Every line from the first one in the listing down to the line with "staining in testis" should be restated word for word.

Records for the exercise Start Marker

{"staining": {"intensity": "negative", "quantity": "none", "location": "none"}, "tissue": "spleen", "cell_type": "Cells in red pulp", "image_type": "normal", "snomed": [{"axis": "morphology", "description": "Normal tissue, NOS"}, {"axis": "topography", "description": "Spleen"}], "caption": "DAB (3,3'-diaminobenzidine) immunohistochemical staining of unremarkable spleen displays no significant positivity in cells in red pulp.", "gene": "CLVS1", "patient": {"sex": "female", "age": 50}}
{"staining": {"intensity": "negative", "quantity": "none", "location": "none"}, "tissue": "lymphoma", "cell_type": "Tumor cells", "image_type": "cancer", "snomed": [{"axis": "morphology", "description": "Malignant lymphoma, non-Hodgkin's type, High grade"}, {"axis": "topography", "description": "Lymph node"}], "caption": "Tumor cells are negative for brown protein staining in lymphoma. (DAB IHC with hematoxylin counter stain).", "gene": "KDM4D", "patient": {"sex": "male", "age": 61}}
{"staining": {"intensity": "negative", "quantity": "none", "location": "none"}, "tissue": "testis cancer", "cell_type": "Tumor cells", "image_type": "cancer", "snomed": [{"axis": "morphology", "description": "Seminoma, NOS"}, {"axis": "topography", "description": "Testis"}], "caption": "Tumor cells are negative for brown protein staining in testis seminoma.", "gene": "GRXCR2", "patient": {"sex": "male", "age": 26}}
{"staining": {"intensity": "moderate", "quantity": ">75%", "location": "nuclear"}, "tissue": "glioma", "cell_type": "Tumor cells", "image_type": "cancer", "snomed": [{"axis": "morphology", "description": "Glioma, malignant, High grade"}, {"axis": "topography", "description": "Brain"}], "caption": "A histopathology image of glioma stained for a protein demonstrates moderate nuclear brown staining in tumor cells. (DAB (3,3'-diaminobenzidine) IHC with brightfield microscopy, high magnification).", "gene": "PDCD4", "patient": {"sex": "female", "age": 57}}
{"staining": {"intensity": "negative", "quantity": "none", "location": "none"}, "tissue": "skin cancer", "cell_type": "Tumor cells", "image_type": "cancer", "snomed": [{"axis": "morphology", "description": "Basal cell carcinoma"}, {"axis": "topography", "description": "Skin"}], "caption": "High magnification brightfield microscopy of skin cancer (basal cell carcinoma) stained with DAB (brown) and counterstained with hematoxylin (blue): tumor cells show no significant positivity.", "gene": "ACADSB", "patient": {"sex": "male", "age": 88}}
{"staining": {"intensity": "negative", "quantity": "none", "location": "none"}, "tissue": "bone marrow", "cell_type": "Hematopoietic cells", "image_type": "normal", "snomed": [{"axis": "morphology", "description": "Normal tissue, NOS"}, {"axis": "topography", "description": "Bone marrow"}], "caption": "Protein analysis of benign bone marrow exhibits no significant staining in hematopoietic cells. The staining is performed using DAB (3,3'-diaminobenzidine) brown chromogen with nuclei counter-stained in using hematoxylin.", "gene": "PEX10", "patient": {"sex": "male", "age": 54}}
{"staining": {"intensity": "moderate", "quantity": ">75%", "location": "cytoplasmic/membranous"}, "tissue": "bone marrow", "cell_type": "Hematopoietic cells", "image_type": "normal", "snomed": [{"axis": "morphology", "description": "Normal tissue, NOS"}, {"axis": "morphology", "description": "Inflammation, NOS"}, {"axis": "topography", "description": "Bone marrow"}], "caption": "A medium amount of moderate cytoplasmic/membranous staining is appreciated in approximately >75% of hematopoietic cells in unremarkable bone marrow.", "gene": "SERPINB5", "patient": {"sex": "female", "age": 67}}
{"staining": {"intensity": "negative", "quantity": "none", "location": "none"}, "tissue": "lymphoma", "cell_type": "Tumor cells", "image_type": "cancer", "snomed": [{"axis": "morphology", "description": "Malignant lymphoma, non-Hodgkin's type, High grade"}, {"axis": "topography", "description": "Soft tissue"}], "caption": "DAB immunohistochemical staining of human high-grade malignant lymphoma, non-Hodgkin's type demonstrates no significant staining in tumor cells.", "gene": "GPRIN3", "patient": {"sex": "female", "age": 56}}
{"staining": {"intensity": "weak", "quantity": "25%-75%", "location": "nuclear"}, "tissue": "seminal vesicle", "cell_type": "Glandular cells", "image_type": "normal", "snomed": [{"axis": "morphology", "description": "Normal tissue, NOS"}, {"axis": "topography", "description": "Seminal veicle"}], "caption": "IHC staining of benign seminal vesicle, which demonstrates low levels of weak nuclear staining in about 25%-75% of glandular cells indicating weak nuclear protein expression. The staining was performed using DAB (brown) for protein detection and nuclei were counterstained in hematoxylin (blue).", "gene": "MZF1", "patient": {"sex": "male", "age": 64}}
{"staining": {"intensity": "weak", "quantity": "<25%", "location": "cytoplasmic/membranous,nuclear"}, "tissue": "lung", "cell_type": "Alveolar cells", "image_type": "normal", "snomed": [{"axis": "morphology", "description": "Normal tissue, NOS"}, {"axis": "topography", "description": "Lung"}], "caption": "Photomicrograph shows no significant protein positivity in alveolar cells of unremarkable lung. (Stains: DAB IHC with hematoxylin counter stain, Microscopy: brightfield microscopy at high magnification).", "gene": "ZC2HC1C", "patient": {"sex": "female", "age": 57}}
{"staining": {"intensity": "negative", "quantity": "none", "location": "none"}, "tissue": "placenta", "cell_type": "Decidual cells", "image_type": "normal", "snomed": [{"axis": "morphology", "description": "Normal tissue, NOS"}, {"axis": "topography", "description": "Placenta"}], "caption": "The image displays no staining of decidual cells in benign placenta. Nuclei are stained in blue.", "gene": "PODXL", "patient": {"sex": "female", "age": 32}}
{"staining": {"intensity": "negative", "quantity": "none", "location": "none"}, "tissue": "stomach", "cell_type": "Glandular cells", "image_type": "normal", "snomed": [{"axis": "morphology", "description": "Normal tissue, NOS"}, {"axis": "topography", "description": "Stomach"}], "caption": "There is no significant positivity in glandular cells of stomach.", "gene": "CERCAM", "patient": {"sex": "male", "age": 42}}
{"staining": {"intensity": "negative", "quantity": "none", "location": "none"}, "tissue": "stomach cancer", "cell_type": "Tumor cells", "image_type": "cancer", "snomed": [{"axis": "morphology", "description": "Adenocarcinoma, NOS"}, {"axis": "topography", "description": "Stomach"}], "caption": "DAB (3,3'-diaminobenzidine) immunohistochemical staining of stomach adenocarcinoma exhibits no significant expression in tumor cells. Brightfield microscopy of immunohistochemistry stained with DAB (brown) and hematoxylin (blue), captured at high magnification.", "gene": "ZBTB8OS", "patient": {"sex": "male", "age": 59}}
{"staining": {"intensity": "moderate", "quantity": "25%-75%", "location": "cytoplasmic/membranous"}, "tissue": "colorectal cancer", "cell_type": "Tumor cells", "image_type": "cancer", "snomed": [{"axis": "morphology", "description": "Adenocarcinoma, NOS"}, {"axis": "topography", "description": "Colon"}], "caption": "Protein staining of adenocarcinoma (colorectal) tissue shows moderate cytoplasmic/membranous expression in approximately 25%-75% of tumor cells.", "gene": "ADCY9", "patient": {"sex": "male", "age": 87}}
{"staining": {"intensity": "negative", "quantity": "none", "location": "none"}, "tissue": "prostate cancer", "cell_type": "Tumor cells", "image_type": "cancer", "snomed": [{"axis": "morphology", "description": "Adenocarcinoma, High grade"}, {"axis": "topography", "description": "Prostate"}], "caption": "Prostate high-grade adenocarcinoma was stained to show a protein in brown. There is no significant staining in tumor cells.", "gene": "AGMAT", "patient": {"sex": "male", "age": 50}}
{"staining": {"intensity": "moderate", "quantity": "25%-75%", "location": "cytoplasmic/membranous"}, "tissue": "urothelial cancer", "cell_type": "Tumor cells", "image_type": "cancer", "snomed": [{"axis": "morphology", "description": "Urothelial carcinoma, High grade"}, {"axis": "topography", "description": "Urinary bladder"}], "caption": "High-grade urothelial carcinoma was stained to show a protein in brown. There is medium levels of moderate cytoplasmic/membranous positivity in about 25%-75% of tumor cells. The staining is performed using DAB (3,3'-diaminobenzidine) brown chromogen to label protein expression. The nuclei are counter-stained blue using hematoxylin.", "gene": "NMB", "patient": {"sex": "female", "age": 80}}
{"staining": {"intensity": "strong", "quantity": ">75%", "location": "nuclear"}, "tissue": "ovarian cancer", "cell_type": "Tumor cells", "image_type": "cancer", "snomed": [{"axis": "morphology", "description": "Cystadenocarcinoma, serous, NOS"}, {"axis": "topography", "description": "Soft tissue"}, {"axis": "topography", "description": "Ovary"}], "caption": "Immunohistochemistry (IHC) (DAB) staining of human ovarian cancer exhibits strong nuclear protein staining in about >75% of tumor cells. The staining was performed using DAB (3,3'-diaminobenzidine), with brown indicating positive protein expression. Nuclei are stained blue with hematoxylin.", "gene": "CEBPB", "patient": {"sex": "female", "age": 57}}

Records for the exercise End Marker

## Expected answer
{"staining": {"intensity": "negative", "quantity": "none", "location": "none"}, "tissue": "spleen", "cell_type": "Cells in red pulp", "image_type": "normal", "snomed": [{"axis": "morphology", "description": "Normal tissue, NOS"}, {"axis": "topography", "description": "Spleen"}], "caption": "DAB (3,3'-diaminobenzidine) immunohistochemical staining of unremarkable spleen displays no significant positivity in cells in red pulp.", "gene": "CLVS1", "patient": {"sex": "female", "age": 50}}
{"staining": {"intensity": "negative", "quantity": "none", "location": "none"}, "tissue": "lymphoma", "cell_type": "Tumor cells", "image_type": "cancer", "snomed": [{"axis": "morphology", "description": "Malignant lymphoma, non-Hodgkin's type, High grade"}, {"axis": "topography", "description": "Lymph node"}], "caption": "Tumor cells are negative for brown protein staining in lymphoma. (DAB IHC with hematoxylin counter stain).", "gene": "KDM4D", "patient": {"sex": "male", "age": 61}}
{"staining": {"intensity": "negative", "quantity": "none", "location": "none"}, "tissue": "testis cancer", "cell_type": "Tumor cells", "image_type": "cancer", "snomed": [{"axis": "morphology", "description": "Seminoma, NOS"}, {"axis": "topography", "description": "Testis"}], "caption": "Tumor cells are negative for brown protein staining in testis seminoma.", "gene": "GRXCR2", "patient": {"sex": "male", "age": 26}}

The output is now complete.